Sometimes my coaching clients have an insight that debunks what they previously thought was true.  My client, Jack, for example had a bit of an awakening about how to motivate and inspire his team and influence his functional colleagues.  As a technical director in a medical device company, Jack led a team of engineers and was also responsible for working with both the manufacturing leads and the program managers who interfaced with customers.

At our first meeting, it was obvious that Jack was not excited about being in a leadership development program.  He was annoyed by the leaders in his company, seeing them as incompetent phonies whose main purpose was split between wasting his time and politicking with each other when they weren’t playing golf.   Because of this, Jack had no aspirations for “leadership.”

Jack also believed that he had to be mean and uncompromising to get anything done.  When people pushed him, he shoved back and powered through to get his way.  He was angry and justified his anger by thinking that it came with the territory.  He’s a big guy so I could only imagine what it was like when he lost his temper.

O-kaaay – Jack seemed like a pretty unhappy camper.  Step one was getting rapport.  Luckily I’m good at it.  I just listened.
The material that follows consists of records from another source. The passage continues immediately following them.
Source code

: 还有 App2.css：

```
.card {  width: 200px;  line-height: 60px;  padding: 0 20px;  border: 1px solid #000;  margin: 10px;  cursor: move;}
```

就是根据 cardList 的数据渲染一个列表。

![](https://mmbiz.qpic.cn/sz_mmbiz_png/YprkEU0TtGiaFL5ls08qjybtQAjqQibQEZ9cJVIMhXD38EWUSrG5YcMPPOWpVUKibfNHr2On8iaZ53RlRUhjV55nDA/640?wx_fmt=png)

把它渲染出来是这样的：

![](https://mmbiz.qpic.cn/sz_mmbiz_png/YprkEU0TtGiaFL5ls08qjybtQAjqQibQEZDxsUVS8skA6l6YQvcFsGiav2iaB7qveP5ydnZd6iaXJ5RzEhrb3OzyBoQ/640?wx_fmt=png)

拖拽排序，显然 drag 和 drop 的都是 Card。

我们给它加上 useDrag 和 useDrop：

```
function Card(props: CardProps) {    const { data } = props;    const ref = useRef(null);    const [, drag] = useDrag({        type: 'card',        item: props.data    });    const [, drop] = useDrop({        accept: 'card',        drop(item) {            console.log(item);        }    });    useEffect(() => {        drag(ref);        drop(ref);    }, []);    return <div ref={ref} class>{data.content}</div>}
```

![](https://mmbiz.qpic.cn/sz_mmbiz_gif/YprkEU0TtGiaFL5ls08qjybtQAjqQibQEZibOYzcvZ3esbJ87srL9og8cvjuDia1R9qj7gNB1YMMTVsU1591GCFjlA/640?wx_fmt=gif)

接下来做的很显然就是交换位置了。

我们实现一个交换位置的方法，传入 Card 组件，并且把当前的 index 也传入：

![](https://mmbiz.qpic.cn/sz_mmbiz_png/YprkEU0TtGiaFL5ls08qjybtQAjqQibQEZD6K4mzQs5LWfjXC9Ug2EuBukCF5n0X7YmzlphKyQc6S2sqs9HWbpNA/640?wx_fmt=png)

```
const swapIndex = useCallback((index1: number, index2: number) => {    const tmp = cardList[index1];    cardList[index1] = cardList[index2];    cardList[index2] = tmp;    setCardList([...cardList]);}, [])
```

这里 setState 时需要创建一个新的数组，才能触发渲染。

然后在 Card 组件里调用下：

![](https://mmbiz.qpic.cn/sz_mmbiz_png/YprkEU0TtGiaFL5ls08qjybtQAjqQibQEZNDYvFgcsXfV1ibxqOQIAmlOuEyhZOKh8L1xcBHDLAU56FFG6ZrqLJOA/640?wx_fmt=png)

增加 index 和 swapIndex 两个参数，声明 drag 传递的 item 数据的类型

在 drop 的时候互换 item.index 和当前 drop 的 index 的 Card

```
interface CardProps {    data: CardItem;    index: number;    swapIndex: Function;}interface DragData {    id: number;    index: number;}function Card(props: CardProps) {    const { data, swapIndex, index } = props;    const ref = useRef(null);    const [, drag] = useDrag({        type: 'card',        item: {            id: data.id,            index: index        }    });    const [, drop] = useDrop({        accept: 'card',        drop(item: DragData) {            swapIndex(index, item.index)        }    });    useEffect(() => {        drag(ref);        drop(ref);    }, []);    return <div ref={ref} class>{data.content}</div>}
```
My listening threw him for a loop because he wasn’t used to people sincerely trying to understand him.  When he settled down, I discovered that he actually has lots of joy in his life – just not at work where he has a lot of thinking about how things should be and how people don’t measure up.  He loves working in his huge garden at home and playing with his little kids and his dog.  He loves his wife.  I’m sure everything at home isn’t perfect all the time, but he rides it out and settles down.

I asked him if he honestly thought his way of influencing people was effective.  He smiled.  Then I asked him if he was up for learning something about how humans create our experience of life, how we see ourselves and others, and where our upset feelings really come from.  It occurred to me that it would be helpful for Jack to see that imperfect circumstances and people don’t have the power to make him feel anything.  If he could stop getting into judgmental reactions with people, he would have the mental space and clarity to have more impactful conversations.
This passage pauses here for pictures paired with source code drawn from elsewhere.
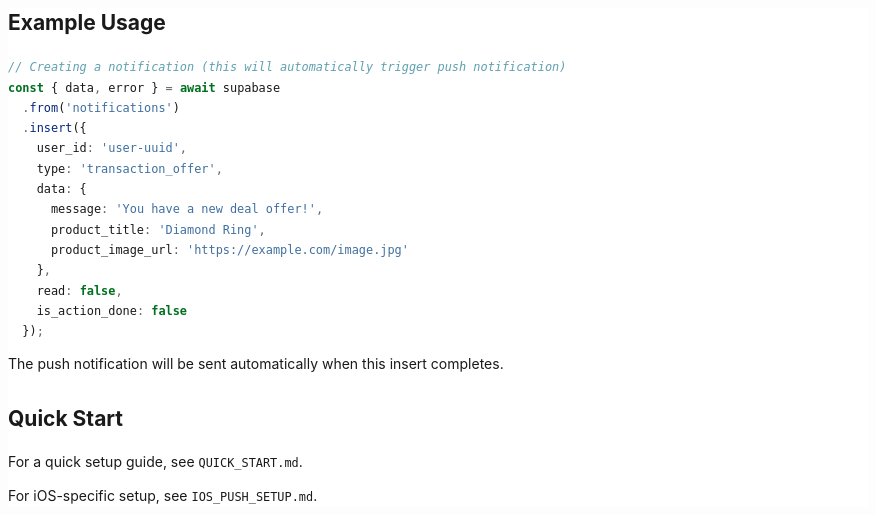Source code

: ## Example Usage

```typescript
// Creating a notification (this will automatically trigger push notification)
const { data, error } = await supabase
  .from('notifications')
  .insert({
    user_id: 'user-uuid',
    type: 'transaction_offer',
    data: {
      message: 'You have a new deal offer!',
      product_title: 'Diamond Ring',
      product_image_url: 'https://example.com/image.jpg'
    },
    read: false,
    is_action_done: false
  });
```

The push notification will be sent automatically when this insert completes.

## Quick Start

For a quick setup guide, see `QUICK_START.md`.

For iOS-specific setup, see `IOS_PUSH_SETUP.md`. 
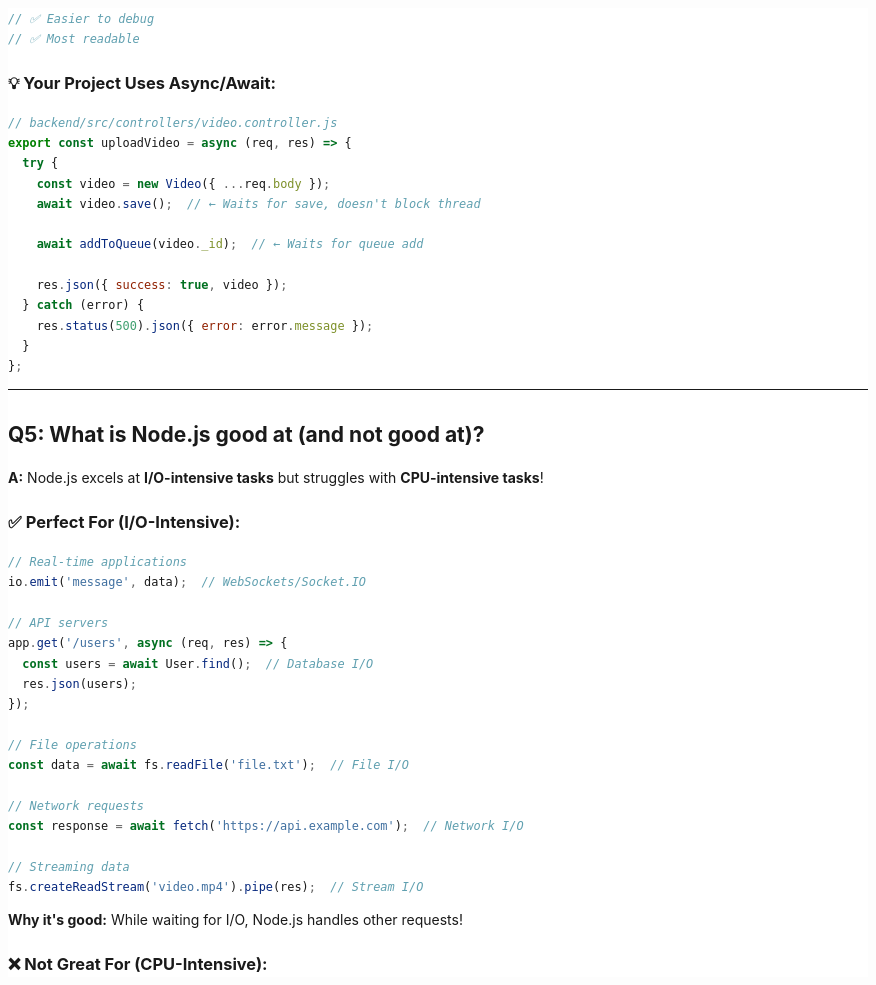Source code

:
 ```javascript
// ✅ Easier to debug
// ✅ Most readable
```

### **💡 Your Project Uses Async/Await:**

```javascript
// backend/src/controllers/video.controller.js
export const uploadVideo = async (req, res) => {
  try {
    const video = new Video({ ...req.body });
    await video.save();  // ← Waits for save, doesn't block thread
    
    await addToQueue(video._id);  // ← Waits for queue add
    
    res.json({ success: true, video });
  } catch (error) {
    res.status(500).json({ error: error.message });
  }
};
```

---

## Q5: What is Node.js good at (and not good at)?

**A:** Node.js excels at **I/O-intensive tasks** but struggles with **CPU-intensive tasks**!

### **✅ Perfect For (I/O-Intensive):**

```javascript
// Real-time applications
io.emit('message', data);  // WebSockets/Socket.IO

// API servers
app.get('/users', async (req, res) => {
  const users = await User.find();  // Database I/O
  res.json(users);
});

// File operations
const data = await fs.readFile('file.txt');  // File I/O

// Network requests
const response = await fetch('https://api.example.com');  // Network I/O

// Streaming data
fs.createReadStream('video.mp4').pipe(res);  // Stream I/O
```

**Why it's good:** While waiting for I/O, Node.js handles other requests!

### **❌ Not Great For (CPU-Intensive):**
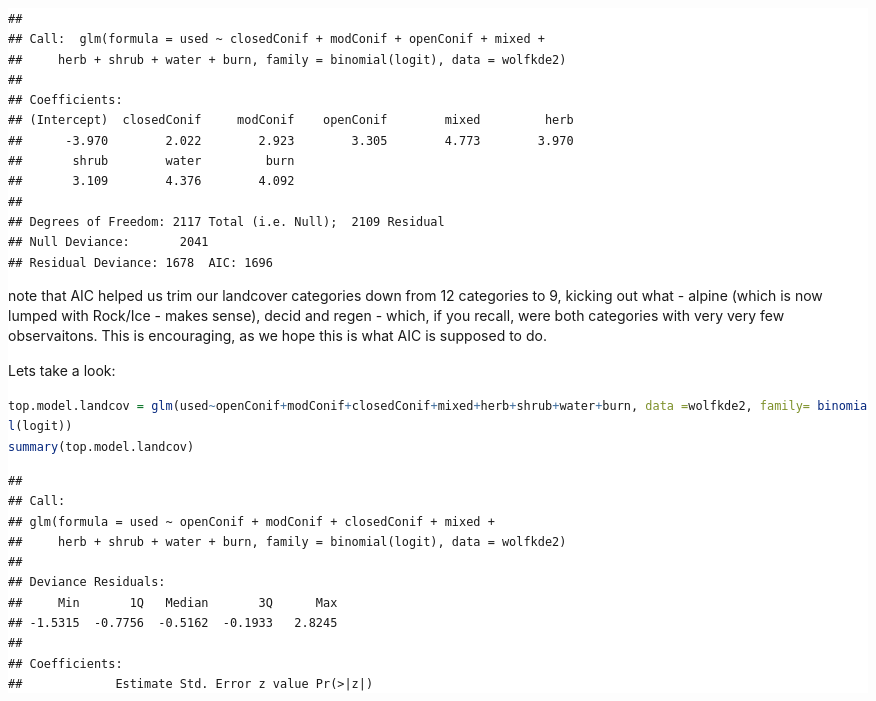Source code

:     ## 
    ## Call:  glm(formula = used ~ closedConif + modConif + openConif + mixed + 
    ##     herb + shrub + water + burn, family = binomial(logit), data = wolfkde2)
    ## 
    ## Coefficients:
    ## (Intercept)  closedConif     modConif    openConif        mixed         herb  
    ##      -3.970        2.022        2.923        3.305        4.773        3.970  
    ##       shrub        water         burn  
    ##       3.109        4.376        4.092  
    ## 
    ## Degrees of Freedom: 2117 Total (i.e. Null);  2109 Residual
    ## Null Deviance:       2041 
    ## Residual Deviance: 1678  AIC: 1696

note that AIC helped us trim our landcover categories down from 12
categories to 9, kicking out what - alpine (which is now lumped with
Rock/Ice - makes sense), decid and regen - which, if you recall, were
both categories with very very few observaitons. This is encouraging, as
we hope this is what AIC is supposed to do.

Lets take a look:

``` r
top.model.landcov = glm(used~openConif+modConif+closedConif+mixed+herb+shrub+water+burn, data =wolfkde2, family= binomial(logit))
summary(top.model.landcov)
```

    ## 
    ## Call:
    ## glm(formula = used ~ openConif + modConif + closedConif + mixed + 
    ##     herb + shrub + water + burn, family = binomial(logit), data = wolfkde2)
    ## 
    ## Deviance Residuals: 
    ##     Min       1Q   Median       3Q      Max  
    ## -1.5315  -0.7756  -0.5162  -0.1933   2.8245  
    ## 
    ## Coefficients:
    ##             Estimate Std. Error z value Pr(>|z|)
To help him see this, I gave Jac a quick explanation of how the mind actually works – Inside-Out.  Because we can’t have a feeling without thought, I explained, people can’t make us feel anything.  Instead, it’s our thinking about them that brings the emotion.  I asked him to test this out between now and our next meeting.

At our next meeting, he was smiling and seemed a little less disgruntled and frustrated.  I asked if he had any insights.  He said “Yeah, I realized that being the Red-Faced Rage Monster isn’t very effective after all.”

We both laughed.  He went on to say that he started noticing that his reactions were caused by a storm of thoughts primarily based on past interactions that had nothing to do with the current situation.  When he was able to ignore that thinking and focus on how to work collaboratively to solve problems, work life got a little easier.  He also got curious about what made sense to his colleagues – why they did what they did, why it made sense to them to act a certain way.  Minus the snarky judgment, there was room for connection and understanding.

Magically, the Red-Faced Rage Monster disappeared.  Poof.